## [Problem]
Retype, word for word, the stretch of the Fab Melo passage from "There was no" through "a national audience.".

## [Source passage]
= = =

An athlete so gifted with talent that despite being tucked away in an industrial city in Brazil, he was whisked away to America where he could turn that potential into profit, for him and others. Once here, his new coach shortened his name, Fabricio Paulino de Melo, to Fab Melo. He did so in order to make it more palatable for American brains. However, the way it intrinsically-linked him to another basketball prodigy was the lasting effect.
Even before he arrived at Sagemont School in Florida, the college basketball buzzards circled. Considered one of the best recruits in the nation, he ended up picking Syracuse over Louisville and followed in the footsteps of that other Melo, where expectations for a star freshman are sky-high.
There was no reason for a talented Brazilian kid to end up in Upstate New York except that part of the American Dream requires penance and sacrifice. Melo made his in the form of learning who he was while also learning a new language in a strange land all in front of a national audience.
His struggles were mighty. Heaped with expectations he never asked for, he was deemed a failure before he’d even found his footing. He had all the potential but he was way behind in terms of conditioning, physical and mental. Had the situation been different, he might have redshirted. Or maybe it wouldn’t have mattered.

= = =

## [Entries shown]
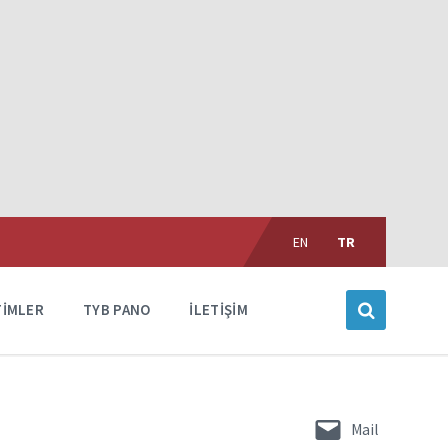
Choose
language:
EN
TR
TIMLER
TYB PANO
İLETIŞIM
Mail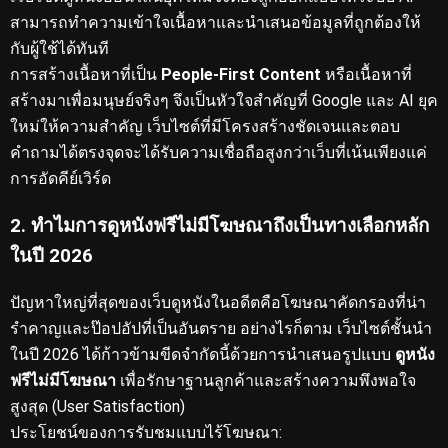
สามารถทำความเข้าใจเนื้อหาและนำเสนอข้อมูลที่ถูกต้องให้
กับผู้ใช้ได้ทันที
การสร้างเนื้อหาที่เป็น
People-First Content
หรือเนื้อหาที่
สร้างมาเพื่อมนุษย์จริงๆ จึงเป็นหัวใจสำคัญที่ Google และ AI ยุค
ใหม่ให้ความสำคัญ
เว็บไซต์ที่มีโครงสร้างชัดเจนและตอบ
คำถามได้ตรงจุดจะได้รับความเชื่อถือสูงกว่าเว็บที่เน้นเพียงแค่
การอัดคีย์เวิร์ด
2. ทำไมการดูหนังฟรีไม่มีโฆษณาถึงเป็นทางเลือกหลัก
ในปี 2026
ปัญหาใหญ่ที่สุดของเว็บดูหนังในอดีตคือโฆษณาคัดกรองที่น่า
รำคาญและป๊อปอัปที่เป็นอันตราย
อย่างไรก็ตาม เว็บไซต์ชั้นนำ
ในปี 2026 ได้ก้าวข้ามขีดจำกัดนี้ด้วยการนำเสนอรูปแบบ
ดูหนัง
ฟรีไม่มีโฆษณา
เพื่อรักษาฐานลูกค้าและสร้างความพึงพอใจ
สูงสุด (User Satisfaction)
ประโยชน์ของการรับชมแบบไร้โฆษณา: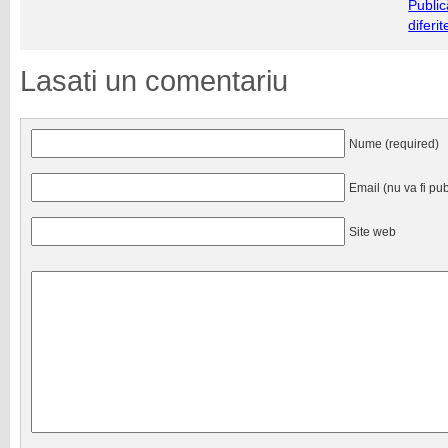
Public
diferi
Lasati un comentariu
Nume (required)
Email (nu va fi pub
Site web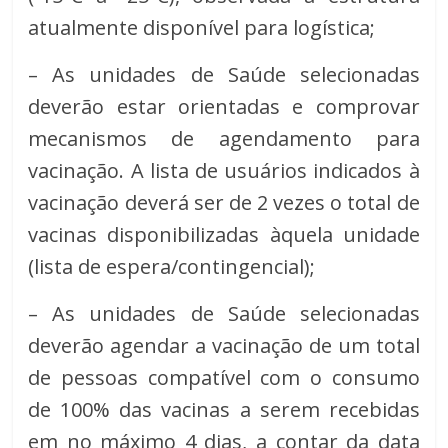
atualmente disponível para logística;
– As unidades de Saúde selecionadas
deverão estar orientadas e comprovar
mecanismos de agendamento para
vacinação. A lista de usuários indicados à
vacinação deverá ser de 2 vezes o total de
vacinas disponibilizadas àquela unidade
(lista de espera/contingencial);
– As unidades de Saúde selecionadas
deverão agendar a vacinação de um total
de pessoas compatível com o consumo
de 100% das vacinas a serem recebidas
em no máximo 4 dias, a contar da data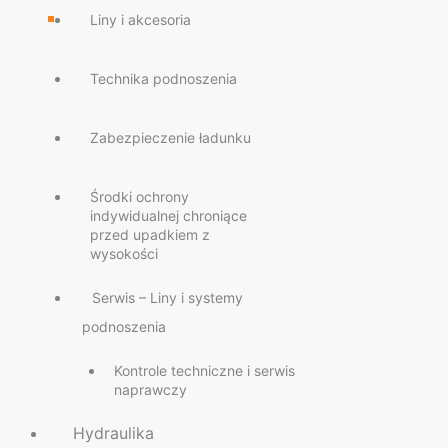
Liny i akcesoria
Technika podnoszenia
Zabezpieczenie ładunku
Środki ochrony
indywidualnej chroniące
przed upadkiem z
wysokości
Serwis – Liny i systemy
podnoszenia
Kontrole techniczne i serwis
naprawczy
Hydraulika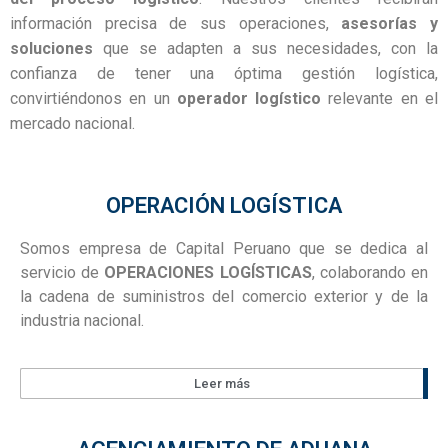
información precisa de sus operaciones,
asesorías y
soluciones
que se adapten a sus necesidades, con la
confianza de tener una óptima gestión logística,
convirtiéndonos en un
operador logístico
relevante en el
mercado nacional.
OPERACIÓN LOGÍSTICA
Somos empresa de Capital Peruano que se dedica al
servicio de
OPERACIONES LOGÍSTICAS
, colaborando en
la cadena de suministros del comercio exterior y de la
industria nacional.
Leer más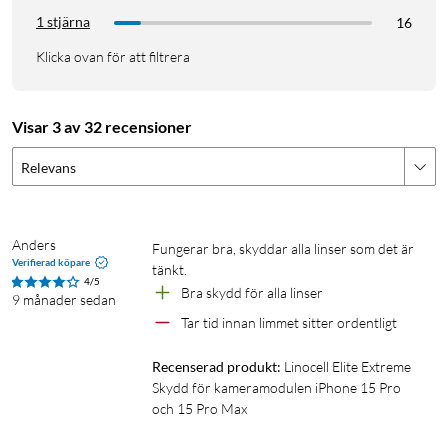
1 stjärna
16
Klicka ovan för att filtrera
Visar 3 av 32 recensioner
Relevans
Anders
Fungerar bra, skyddar alla linser som det är 
Verifierad köpare
tänkt.
4/5
Bra skydd för alla linser
9 månader sedan
Tar tid innan limmet sitter ordentligt
Recenserad produkt:
Linocell Elite Extreme 
Skydd för kameramodulen iPhone 15 Pro 
och 15 Pro Max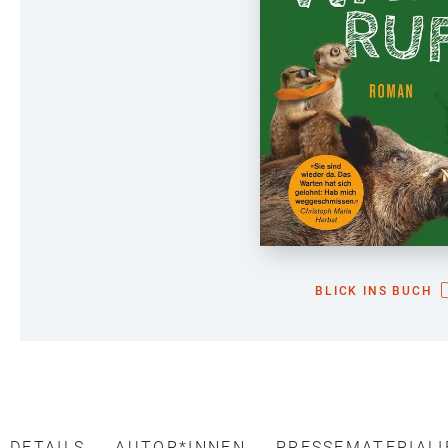
BLICK INS BUCH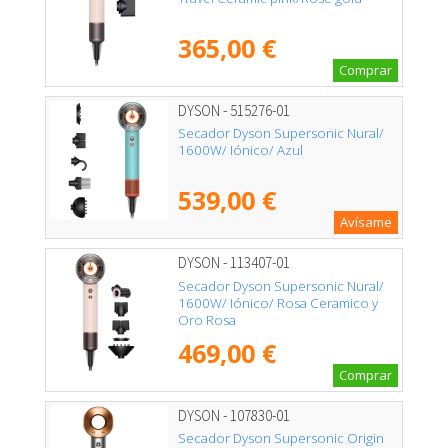
365,00 €
Comprar
DYSON - 515276-01
Secador Dyson Supersonic Nural/
1600W/ Iónico/ Azul
539,00 €
Avísame
DYSON - 113407-01
Secador Dyson Supersonic Nural/
1600W/ Iónico/ Rosa Ceramico y
Oro Rosa
469,00 €
Comprar
DYSON - 107830-01
Secador Dyson Supersonic Origin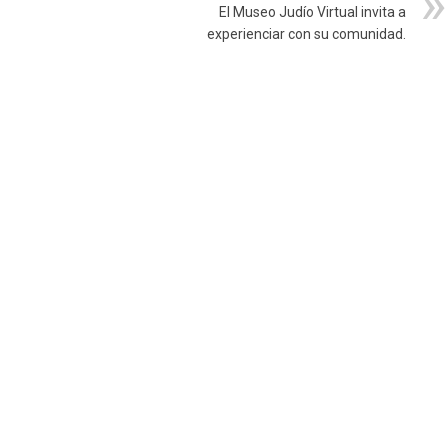
El Museo Judío Virtual invita a
experienciar con su comunidad.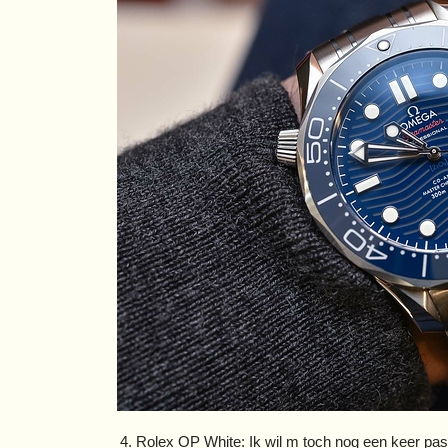
Rolex OP White: Ik wil m toch nog een keer passe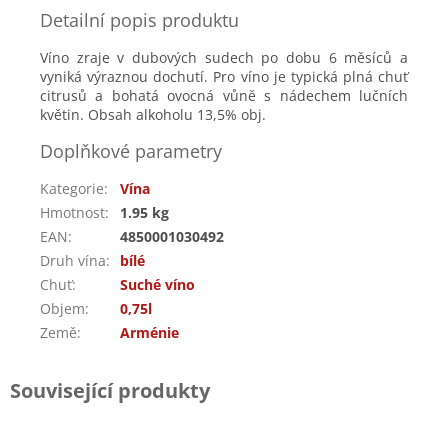
Detailní popis produktu
Víno zraje v dubových sudech po dobu 6 měsíců a
vyniká výraznou dochutí. Pro víno je typická plná chuť
citrusů a bohatá ovocná vůně s nádechem lučních
květin. Obsah alkoholu 13,5% obj.
Doplňkové parametry
Kategorie
:
Vína
Hmotnost
:
1.95 kg
EAN
:
4850001030492
Druh vína
:
bílé
Chuť
:
Suché víno
Objem
:
0,75l
Země
:
Arménie
Související produkty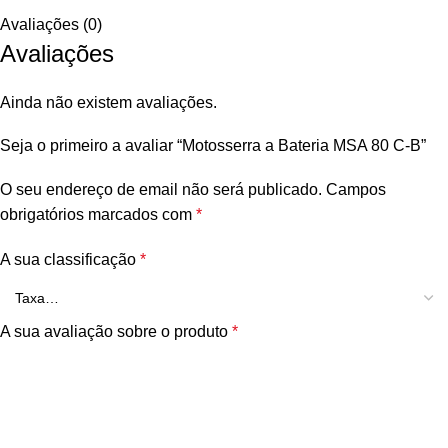
Avaliações (0)
Avaliações
Ainda não existem avaliações.
Seja o primeiro a avaliar “Motosserra a Bateria MSA 80 C-B”
O seu endereço de email não será publicado.
Campos
obrigatórios marcados com
*
A sua classificação
*
A sua avaliação sobre o produto
*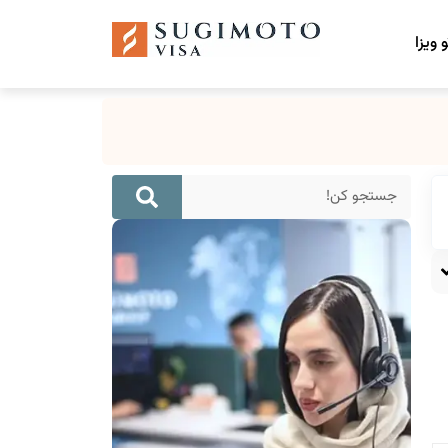
 ویزا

= = =

## [Completed task]
There was no reason for a talented Brazilian kid to end up in Upstate New York except that part of the American Dream requires penance and sacrifice. Melo made his in the form of learning who he was while also learning a new language in a strange land all in front of a national audience.